§ RECORDS SUPPLIED:

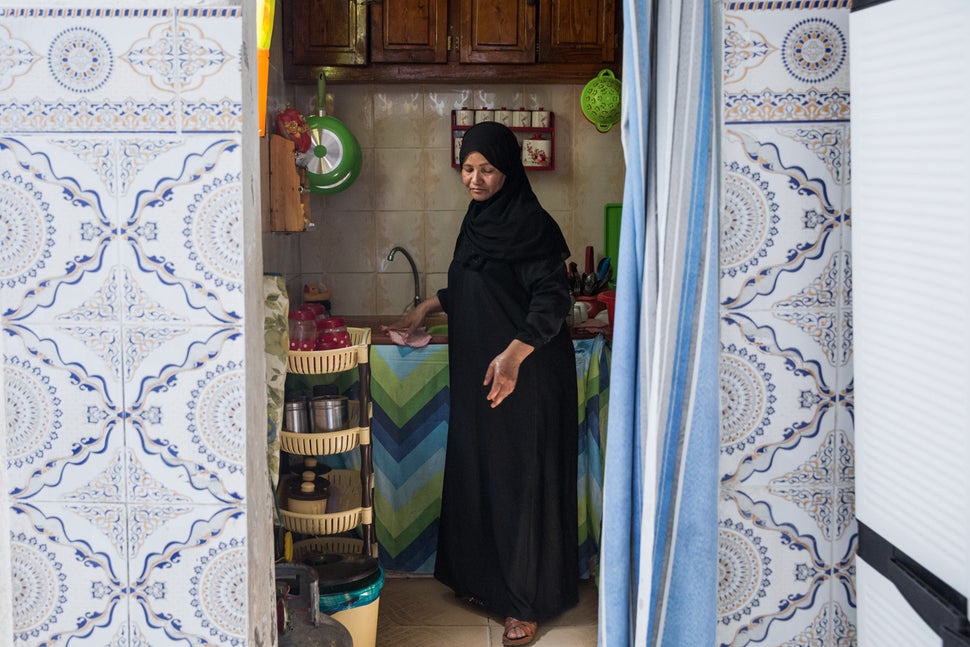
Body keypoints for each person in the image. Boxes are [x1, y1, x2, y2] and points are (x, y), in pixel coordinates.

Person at [391, 121, 579, 646]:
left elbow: (551, 301)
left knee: (519, 482)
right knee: (483, 474)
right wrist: (426, 308)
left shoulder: (532, 225)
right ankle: (485, 582)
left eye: (487, 169)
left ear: (509, 170)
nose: (475, 179)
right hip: (484, 371)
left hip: (525, 376)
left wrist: (515, 356)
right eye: (468, 169)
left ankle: (526, 603)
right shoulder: (479, 221)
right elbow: (476, 284)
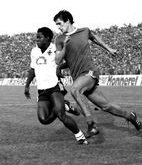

§ EXERCISE PROMPT:
Quote the data above in full and without alteration; skip the pictures.

§ FINAL ANSWER:
Body keypoints for each person in the image. Boxes are [x1, y1, x2, y2] and points are (x, y), in pixel coordinates.

Person at [391, 121, 579, 646]:
left elbow: (551, 301)
left knee: (519, 482)
right knee: (483, 474)
right wrist: (426, 308)
left shoulder: (532, 225)
right ankle: (485, 582)
left eye: (487, 169)
left ear: (509, 170)
nose: (475, 179)
right hip: (484, 371)
left hip: (525, 376)
left wrist: (515, 356)
right eye: (468, 169)
left ankle: (526, 603)
right shoulder: (479, 221)
right elbow: (476, 284)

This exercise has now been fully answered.